(Intrinsic camera parameters)

§

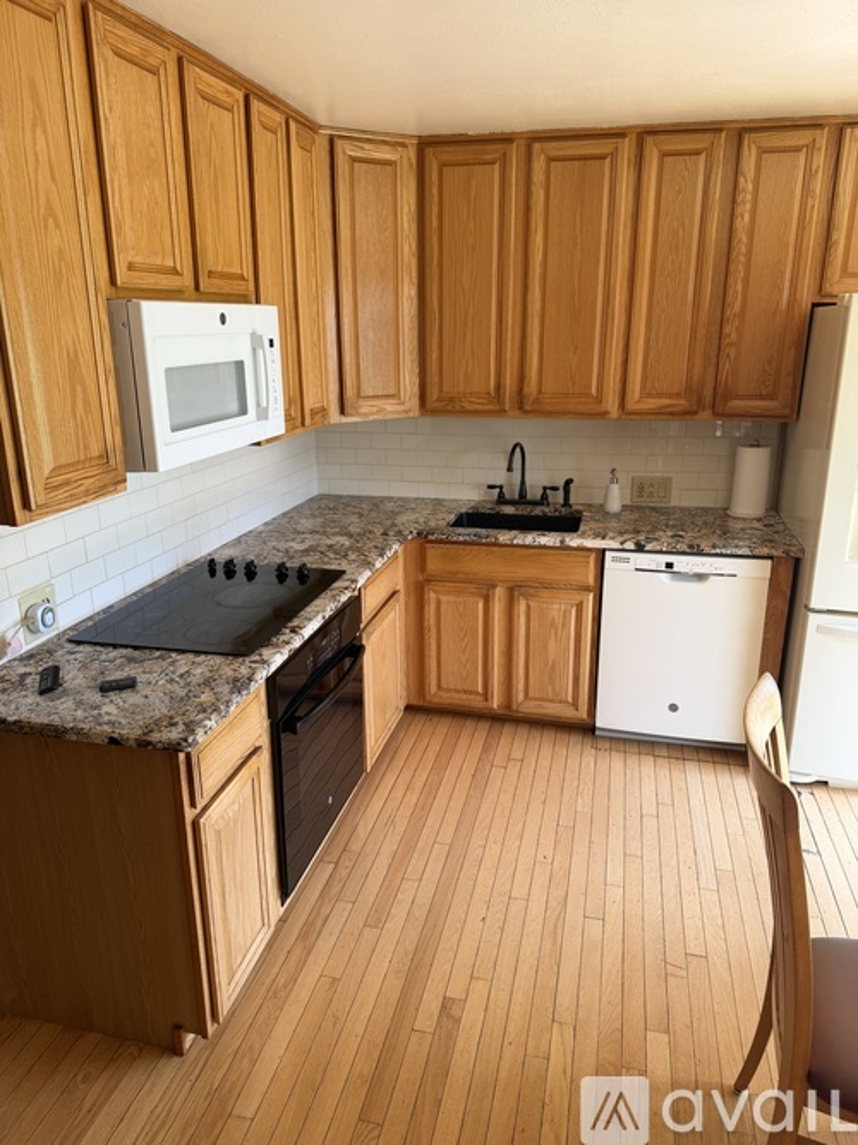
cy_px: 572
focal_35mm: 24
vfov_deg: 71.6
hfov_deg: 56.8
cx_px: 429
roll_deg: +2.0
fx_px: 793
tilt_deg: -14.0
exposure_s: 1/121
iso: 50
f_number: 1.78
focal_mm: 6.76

§

YOUR GOAL – Set down exactly the lines beginning at the one that holds "hfov_deg: 56.8" and ending with the last line of the data.

EXERCISE RESULT –
hfov_deg: 56.8
cx_px: 429
roll_deg: +2.0
fx_px: 793
tilt_deg: -14.0
exposure_s: 1/121
iso: 50
f_number: 1.78
focal_mm: 6.76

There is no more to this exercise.